Le concept de gestion adaptative, annoncé par Nicolas Hulot dans le plan biodiversité présenté en juillet 2018, était l'un des objets de l'arrangement passé entre Emmanuel Macron et la Fédération nationale de la chasse lors de la réunion du 27 août suivant. Celle-ci allait provoquer la démission du ministre de la Transition écologique et solidaire. Alors que l'on était en droit de voir dans ce concept le moyen de diminuer la pression de chasse sur les espèces menacées, les représentants des chasseurs y ont vu, au contraire, l'opportunité d'accroître cette pression sur les espèces en bon état, voire d'allonger la liste des 64 espèces chassables en France.

Ce qui explique pourquoi l'association One Voice a attaqué le décret du 27 août 2020 qui fixe la liste des espèces soumises à gestion adaptative. Par une deuxième décision, rendue également ce mercredi 1er juin, le Conseil d'État rejette toutefois la requête de l'association de défense des animaux et valide par conséquent le décret.

« S'il n'est pas contesté qu'en l'état des connaissances scientifiques, ces quatre espèces sont en mauvais état de conservation, le décret attaqué n'a ni pour objet ni pour effet, par lui-même, d'autoriser d'éventuels prélèvements », juge le Conseil d'État. Il appartient en outre au ministre chargé de la chasse, au vu, le cas échéant, des recommandations du Cega, de suspendre la possibilité de chasser une espèce d'oiseau vivant à l'état sauvage en mauvais état de conservation, répète la Haute Juridiction. Sauf que ce comité, installé en mars 2019, a fait long feu.

Confusion des genres

« La confusion des genres entre expertise scientifique et débat sociétal n'a jamais permis de garantir un fonctionnement serein et a limité la capacité du Cega à émettre des avis objectifs en toute indépendance », explique Yves Vérilhac, directeur général de la LPO dans un article publié par la Fondation pour la recherche sur la biodiversité (FRB). « Et quand il y parvint, en préconisant par exemple de suspendre dès 2019 la chasse de la tourterelle des bois et du courlis cendré, ajoute M. Vérilhac, le ministère de l'Écologie pour satisfaire, "quoiqu'il en coûte" à la biodiversité, les intérêts cynégétiques à court terme, autorisa par arrêtés un quota de prélèvement de 18 000 tourterelles et de 6 000 courlis pour la saison 2019-2020. » Face à cette situation, plusieurs scientifiques démissionnèrent du comité en 2021 sans être remplacés, entraînant de facto sa dissolution, rappelle le responsable associatif.

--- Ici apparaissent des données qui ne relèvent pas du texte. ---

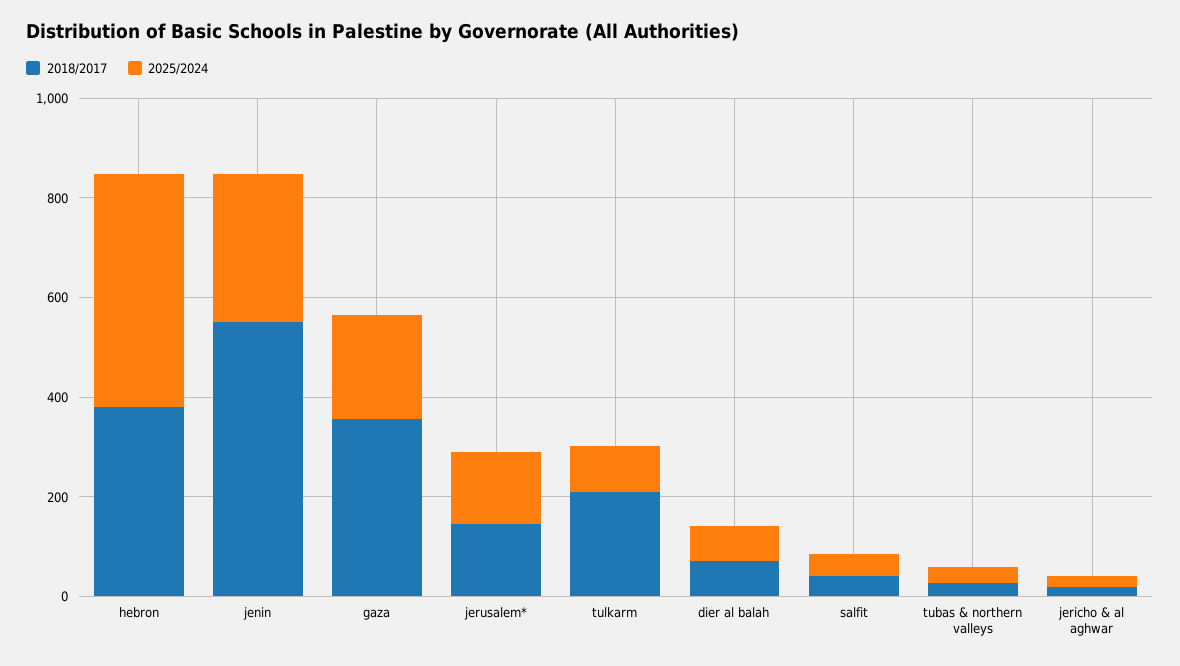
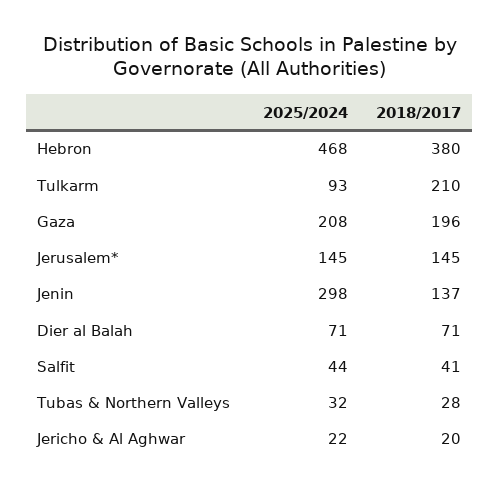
2018/2017, jenin: 550 -> 137
2018/2017, gaza: 350 -> 196

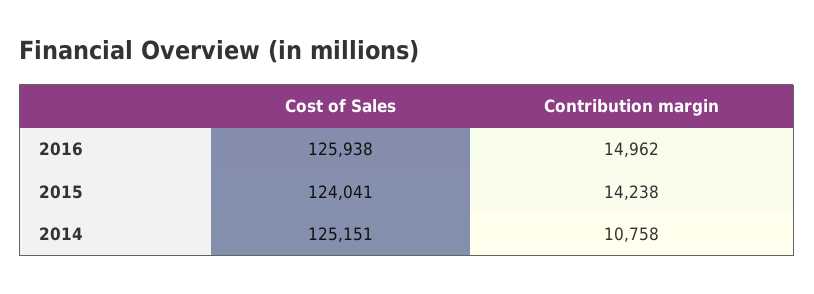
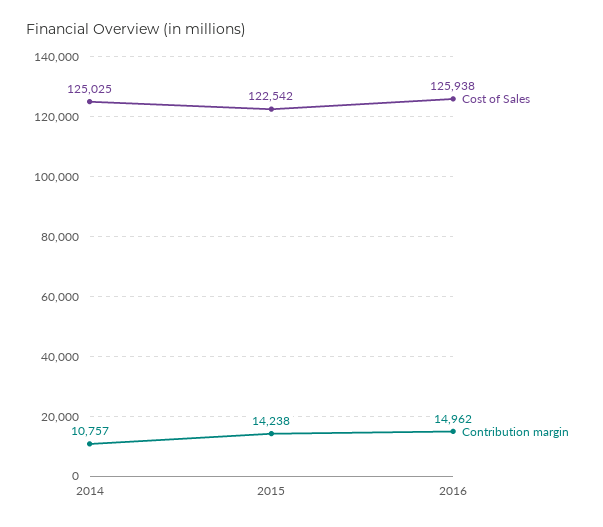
Cost of Sales, 2015: 124041 -> 122542
Cost of Sales, 2014: 125151 -> 125025
Contribution margin, 2014: 10758 -> 10757

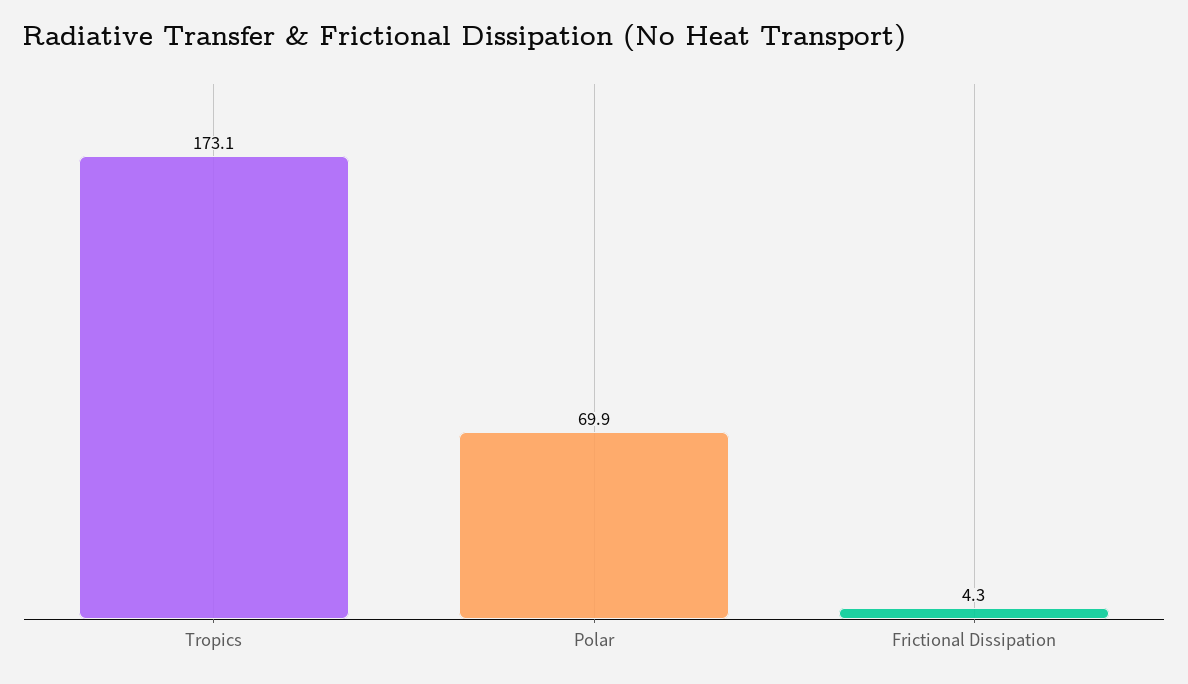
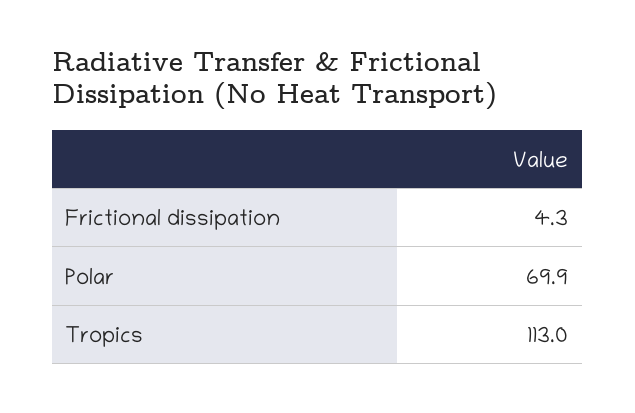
Tropics: 173.1 -> 113

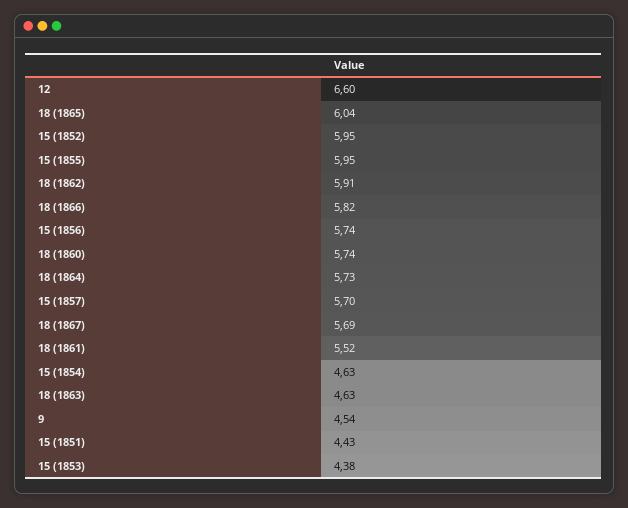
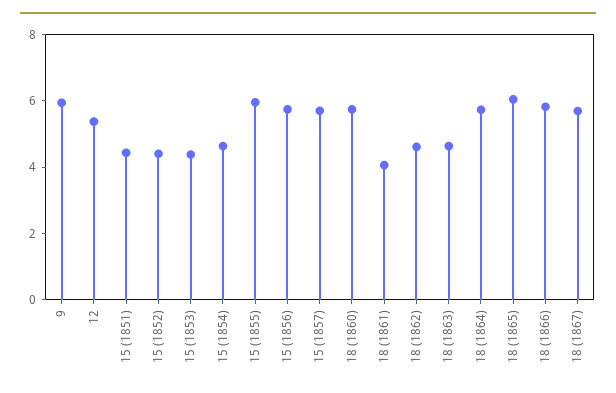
12: 6.6 -> 5.5
15 (1852): 5.95 -> 4.5
18 (1862): 5.91 -> 4.5
18 (1861): 5.52 -> 4
9: 4.54 -> 6

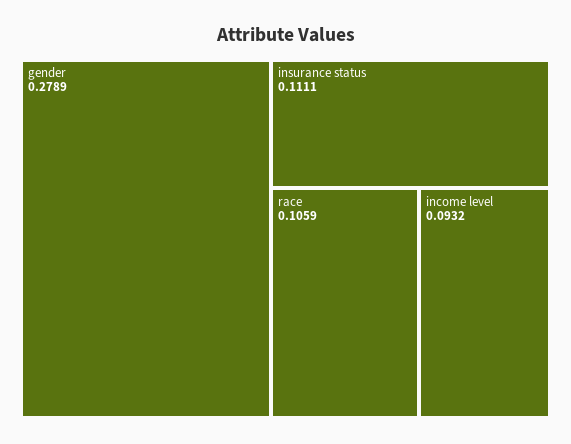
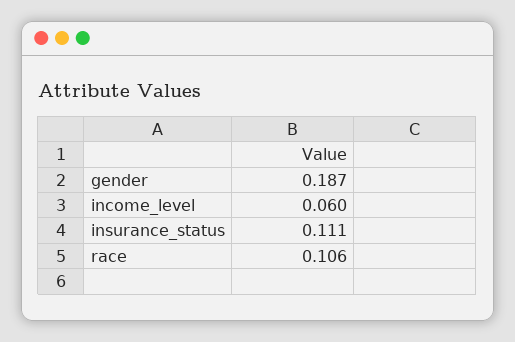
gender: 0.2789 -> 0.187
income level: 0.0932 -> 0.06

Si le Conseil d'État valide la liste des espèces soumises à la gestion adaptative, il reste au gouvernement à donner sa véritable dimension à ce concept. En faisant en sorte que la réglementation des prélèvements ne compromette pas la conservation de ces espèces, que cette gestion permette de renforcer les connaissances scientifiques sur celles-ci, et que le ministre de la Transition écologique puisse suspendre la chasse lorsque le maintien de leur population et la régulation équilibrée de l'espèce ne peuvent être garantis.

« La gestion adaptative ne peut constituer un prétexte pour continuer de chasser des espèces déjà en mauvais état de conservation en contradiction avec les directives européennes transcrites en droit national », explique Yves Vérilhac. « Une véritable conservation de prévention doit avoir pour objectif de rendre les pratiques cynégétiques durables et de développer des modes de gestion adaptée, ayant pour socle les données et résultats scientifiques », ajoute le directeur de la LPO. Ces deux décisions du Conseil d'État y contribuent.